A parade was led by the family vehicle of grand marshal King Fosque, an Accomack second grader who has autism.
King won the Design a Mask for Kids Contest in October 2020, sponsored by ACPR, and 1,000 face masks with the winning design were distributed to Accomack elementary schools.
The design – a smiley face on a blue background with the words, “I Am Smiling Under This Mask” – fits King’s personality because he “always liked to be the center of attention” and “always liked to smile,” Katina Fosque said.
King, who enjoys drawing, submitted four entries to the contest; his final submission was the winner.
His mother described what it has been like having a school-age child with autism during the COVID-19 pandemic.

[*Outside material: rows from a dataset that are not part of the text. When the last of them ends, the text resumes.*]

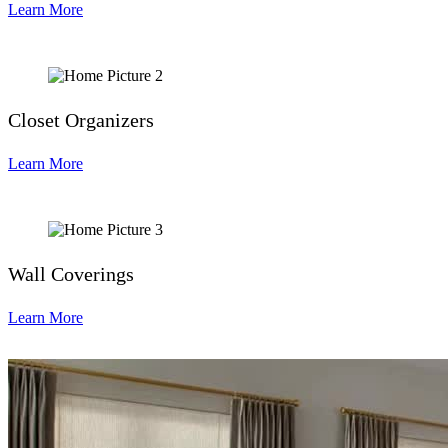
Learn More
Closet Organizers
Learn More
Wall Coverings
Learn More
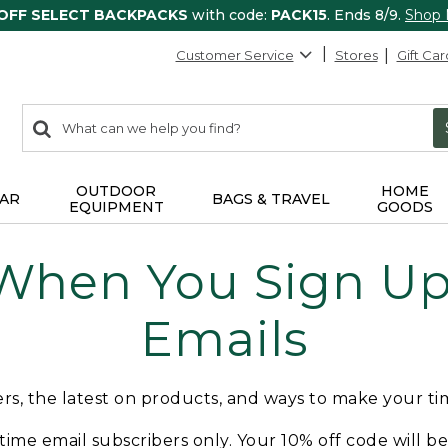
 OFF SELECT BACKPACKS
with code:
PACK15
. Ends 8/9.
Shop
Customer Service
Stores
Gift Car
0
Search:
search
items
returned.
OUTDOOR
HOME
AR
BAGS & TRAVEL
EQUIPMENT
GOODS
 When You Sign Up 
Emails
fers, the latest on products, and ways to make your t
t-time email subscribers only. Your 10% off code will b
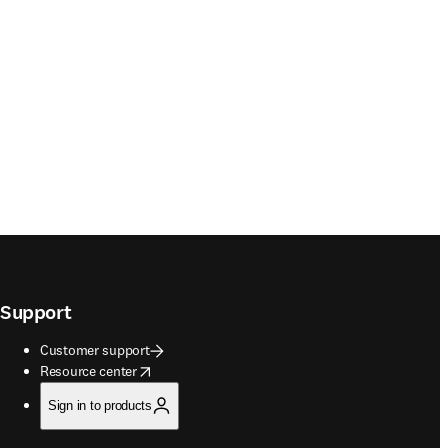
Support
Customer support
opens in new tab/window
Resource center
Sign in to products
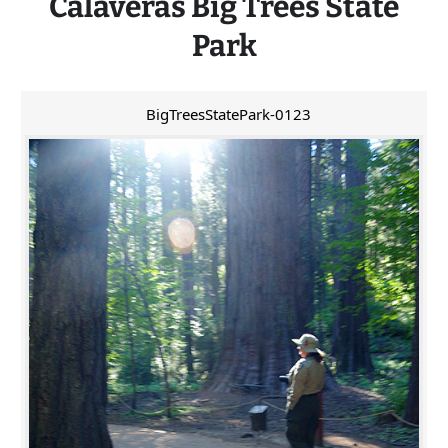
Calaveras
Big
Trees State
Park
BigTreesStatePark-0123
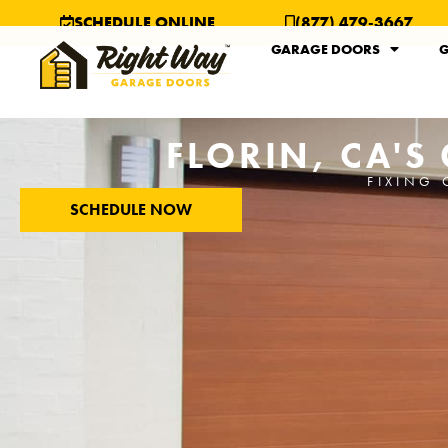
SCHEDULE ONLINE
(877) 479-3667
GARAGE DOORS
G
FLORIN, CA'S
FIXING 
SCHEDULE NOW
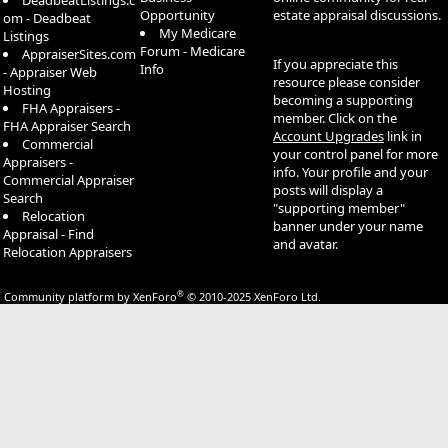
DeadbeatListings.c
Opportunity
estate appraisal discussions.
om - Deadbeat
My Medicare
Listings
Forum - Medicare
AppraiserSites.com
If you appreciate this
Info
- Appraiser Web
resource please consider
Hosting
becoming a supporting
FHA Appraisers -
member. Click on the
FHA Appraiser Search
Account Upgrades
link in
Commercial
your control panel for more
Appraisers -
info. Your profile and your
Commercial Appraiser
posts will display a
Search
"supporting member"
Relocation
banner under your name
Appraisal - Find
and avatar.
Relocation Appraisers
®
Community platform by XenForo
© 2010-2025 XenForo Ltd.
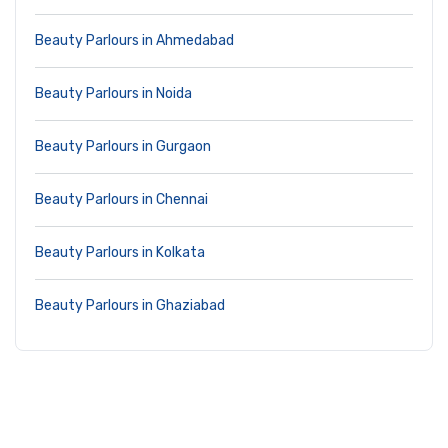
Beauty Parlours in Ahmedabad
Beauty Parlours in Noida
Beauty Parlours in Gurgaon
Beauty Parlours in Chennai
Beauty Parlours in Kolkata
Beauty Parlours in Ghaziabad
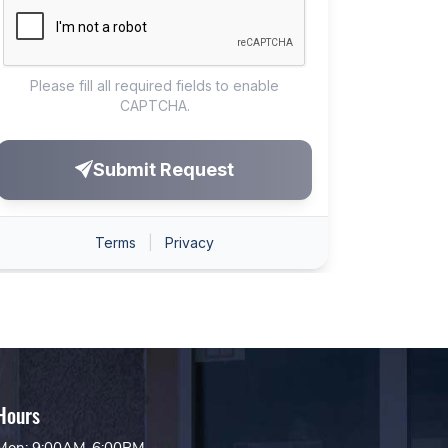
Hours
Mon: 9:00AM-6:00PM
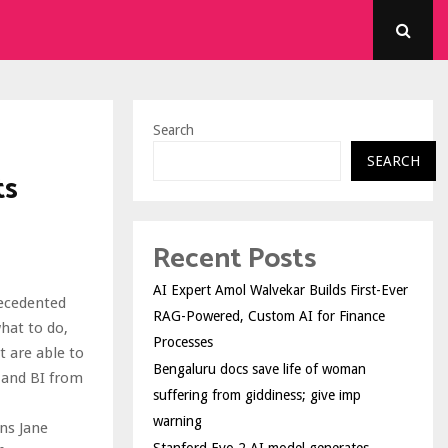
Search
SEARCH
ts
Recent Posts
AI Expert Amol Walvekar Builds First-Ever
recedented
RAG-Powered, Custom AI for Finance
hat to do,
Processes
t are able to
Bengaluru docs save life of woman
 and BI from
suffering from giddiness; give imp
warning
ins Jane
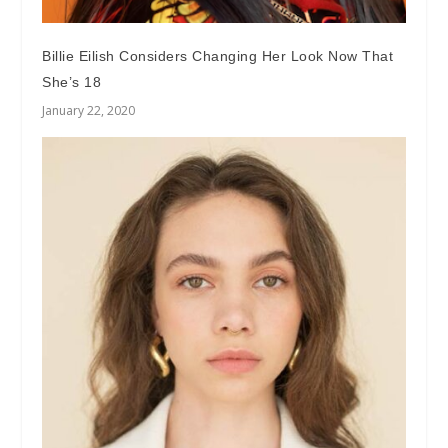
Billie Eilish Considers Changing Her Look Now That
She’s 18
January 22, 2020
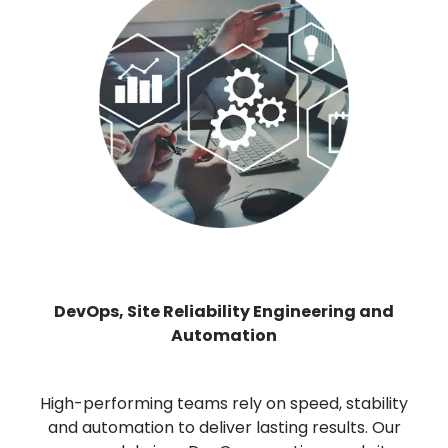
DevOps, Site Reliability Engineering and
Automation
High-performing teams rely on speed, stability
and automation to deliver lasting results. Our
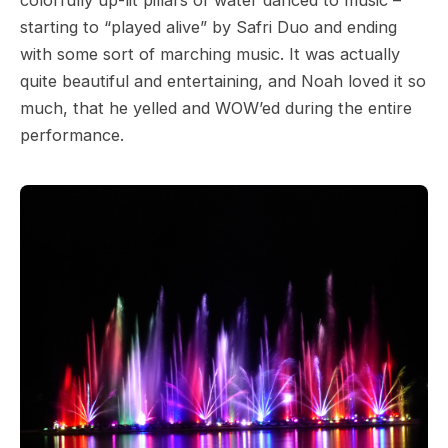
starting to “played alive” by Safri Duo and ending
with some sort of marching music. It was actually
quite beautiful and entertaining, and Noah loved it so
much, that he yelled and WOW’ed during the entire
performance.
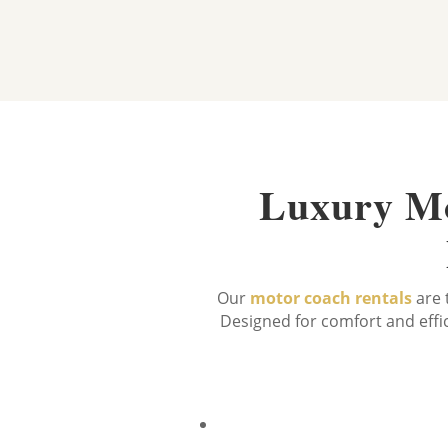
Luxury Mo
Our
motor coach rentals
are 
Designed for comfort and effic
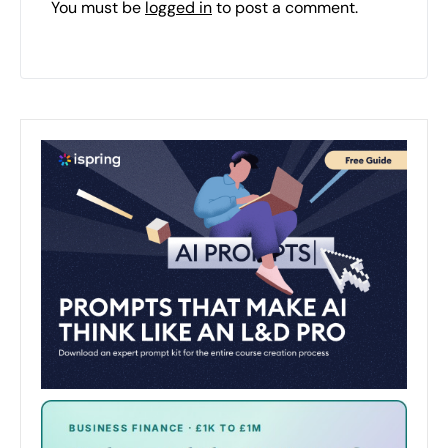
You must be
logged in
to post a comment.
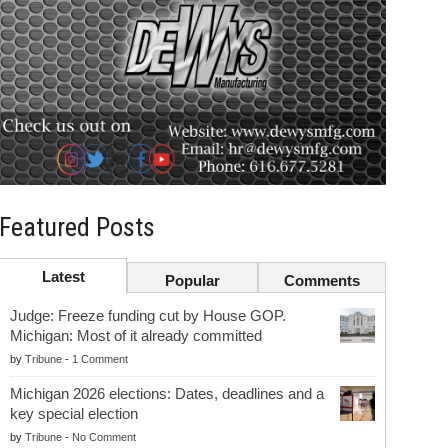
Featured Posts
Latest
Popular
Comments
Judge: Freeze funding cut by House GOP.
Michigan: Most of it already committed
by
Tribune
-
1 Comment
Michigan 2026 elections: Dates, deadlines and a
key special election
by
Tribune
-
No Comment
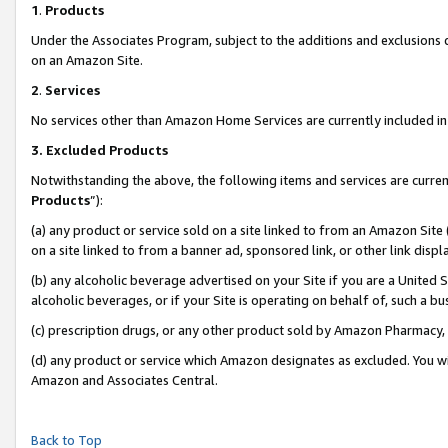
1
.
Products
Under the Associates Program, subject to the additions and exclusions d
on an Amazon Site.
2
.
Services
No services other than Amazon Home Services are currently included in 
3.
Excluded Products
Notwithstanding the above, the following items and services are curren
Products
”):
(a) any product or service sold on a site linked to from an Amazon Site
on a site linked to from a banner ad, sponsored link, or other link dis
(b) any alcoholic beverage advertised on your Site if you are a United 
alcoholic beverages, or if your Site is operating on behalf of, such a b
(c) prescription drugs, or any other product sold by Amazon Pharmacy,
(d) any product or service which Amazon designates as excluded. You will 
Amazon and Associates Central.
Back to Top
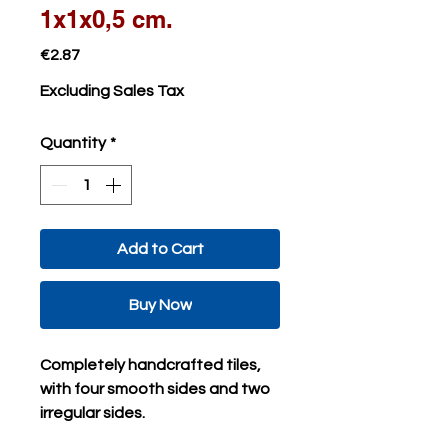
1x1x0,5 cm.
Price
€2.87
Excluding Sales Tax
Quantity
*
Add to Cart
Buy Now
Completely handcrafted tiles,
with four smooth sides and two
irregular sides.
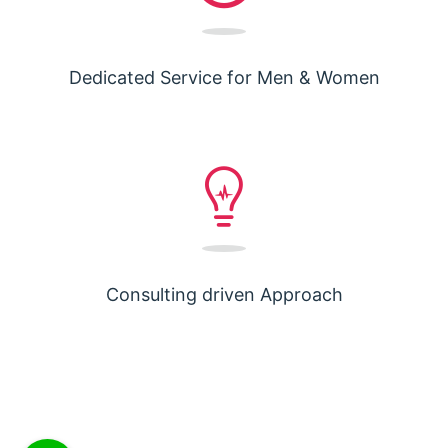
Dedicated Service for Men & Women
Consulting driven Approach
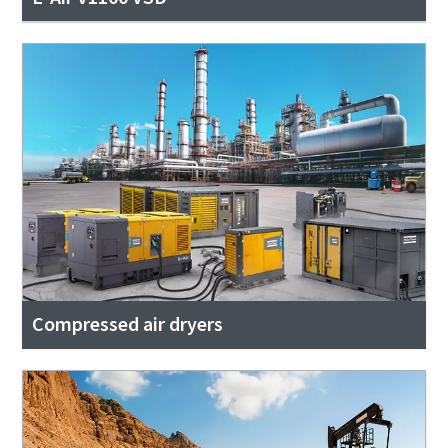
Compressed air dryers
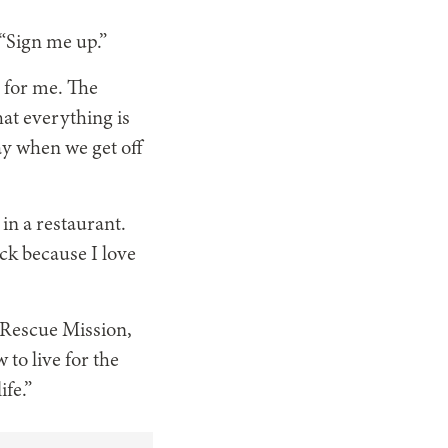
 “Sign me up.”
g for me. The
hat everything is
y when we get off
 in a restaurant.
uck because I love
e Rescue Mission,
 to live for the
ife.”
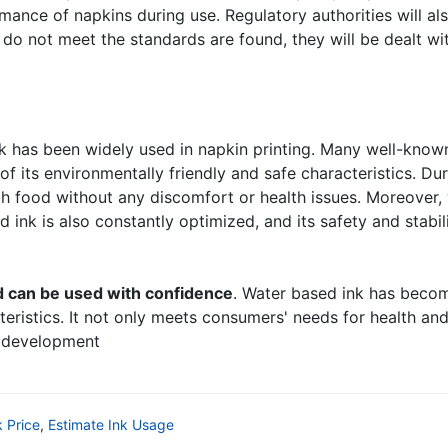
mance of napkins during use. Regulatory authorities will a
do not meet the standards are found, they will be dealt wi
nk has been widely used in napkin printing. Many well-kn
of its environmentally friendly and safe characteristics. D
h food without any discomfort or health issues. Moreover,
ink is also constantly optimized, and its safety and stabili
d can be used with confidence
. Water based ink has becom
cteristics. It not only meets consumers' needs for health an
l development
k Price
,
Estimate Ink Usage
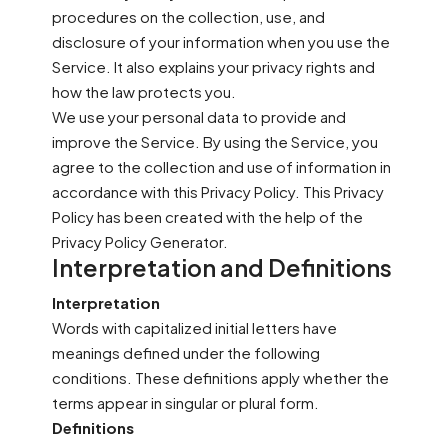
procedures on the collection, use, and
disclosure of your information when you use the
Service. It also explains your privacy rights and
how the law protects you.
We use your personal data to provide and
improve the Service. By using the Service, you
agree to the collection and use of information in
accordance with this Privacy Policy. This Privacy
Policy has been created with the help of the
Privacy Policy Generator.
Interpretation and Definitions
Interpretation
Words with capitalized initial letters have
meanings defined under the following
conditions. These definitions apply whether the
terms appear in singular or plural form.
Definitions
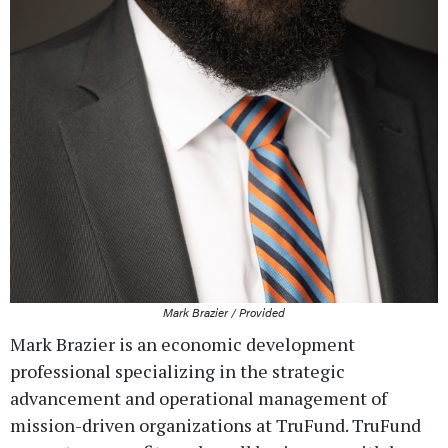
Mark Brazier / Provided
Mark Brazier is an economic development
professional specializing in the strategic
advancement and operational management of
mission-driven organizations at TruFund. TruFund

King was diagnosed with autism more than two years ago, when he was in kindergarten. The most challenging symptom of King’s autism was exhibited as disruptive behavior at school.
The constant phone calls to pick up King from school due to his behavior were stressful. His family turned to prescription medication to try to control the behavior but couldn’t find the right fit.
On the fifth attempt to find an effective medication, King suffered a severe allergic reaction that put him in the hospital for two weeks. His family resolved to stop seeking medication to manage his autism.
He had a “rough” year in 2020 that appeared to be improving in the spring, but about one day after King returned to class in March, schools closed due to COVID-19.
King was a homebound student before the COVID-19 pandemic hit, so his mother was advised to put him in the virtual learning program this school year, in which he could continue to stay home.
He began the school year as a virtual student at Kegotank Elementary School but recently entered the hybrid learning program at Chincoteague Elementary School. He has been attending school in person two days a week and is doing well, his mother said.
King enjoys participating in classroom activities, answering the teacher’s questions, and being with his friends. His favorite subject is math.
Katina Fosque attributes her seven-year-old son’s success in school to his increasing maturity, the help of his special education teacher, and “a lot of breaks.”
King received a gift of $100 to spend on art supplies, presented by Althea Pittman, executive director of the Eastern Shore Center for Independent Living.
Pittman, who is blind, is an advocate for inclusive community activities. “I have a disability, but I do have the ability to interact” with others, she said.
She is a firm believer that as a citizen who pays the same taxes as everyone else, she should also have the same access to public resources.
The mission of the Eastern Shore Center for Independent Living is “to empower people with disabilities to make their own life choices and to realize their greatest potential as individuals.” It offers activities for both the old and the young, and Pittman promotes showing support for the next generation “any way you can.”